Habib a cherché du travail dans le
secteur bancaire, en vain, échouant à de nombreux entretiens. Il pense
avoir été refusé parce qu'il est noir, sans en avoir la preuve. Ses
copains d'école sont toujours à la cité, avec lui.
Les émeutes
de 2005 ? "Il était temps que ça arrive. Mais c'étaient des petits qui
s'amusaient. La prochaine fois que ça pétera, les grands s'y mettront
aussi".
Il faut sauver les "sinistrés de la ville-monde". Comment? En évitant la judiciarisation de la société. En créant un Ministère du Bien-Etre Social. En créant un Service National à vocation Européenne dont le but serait de mettre un terme à la toxicité urbaine et sociale en permettant à ceux qui y meurent de découvrir, au-delà d'une sous-culture sans avenir et d'une identité qui constitue un piège social et économique, d'autres mentalités, d'autres horizons, d'autres valeurs, d'autres beautés, d'autres chemins vers une intégration nationale et européenne réussie.
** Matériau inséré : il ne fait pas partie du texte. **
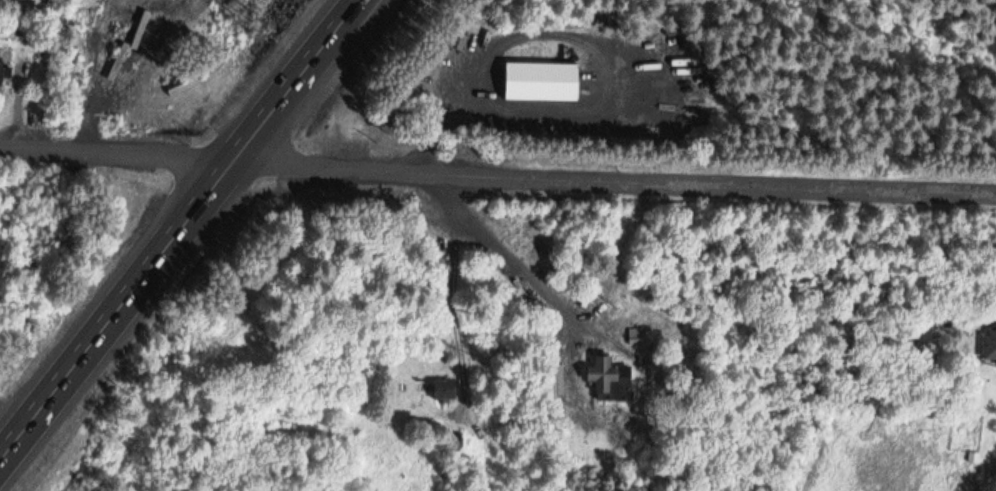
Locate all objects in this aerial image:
building: (1, 72)
building: (541, 79)
road: (120, 152)
road: (617, 176)
road: (182, 231)
road: (498, 246)
road: (455, 297)
building: (989, 344)
building: (610, 378)
building: (444, 388)
road: (13, 417)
Première étape : l'Instruction Publique.Deuxième étape : l'Education nationale. Troisième étape : la reconnaissance au mérite et à l'excellence. Quatrième étape : la satisfaction pour toute une population naufragée de construire sa vie en cessant d'être des fantômes dans leur propre pays ou dans leur pays d'accueil. Utopique?
Oye como va mi ritmo? Bueno pa gozar, mulata. Carlos Santana / Tito Puente
[1] Hanna Arendt, Les origines du Totalitarisme, Le système Totalitaire, Paris, Point Essais, 1995.
[2] Arendt a adopté une position très critique sur la guerre de 1948 et la création de l’État d’Israél, dans Qu’est ce que le Politique, Paris, Le Seuil, 1993.
[3] M. Darwish, « Fantômes dans leur propre pays », in Revue de Presse Maghreb-Proche Orient, Alger, février 1973, op.cit., p.19.
[4] H. Arendt, Les origines du Totalitarisme, op.cit.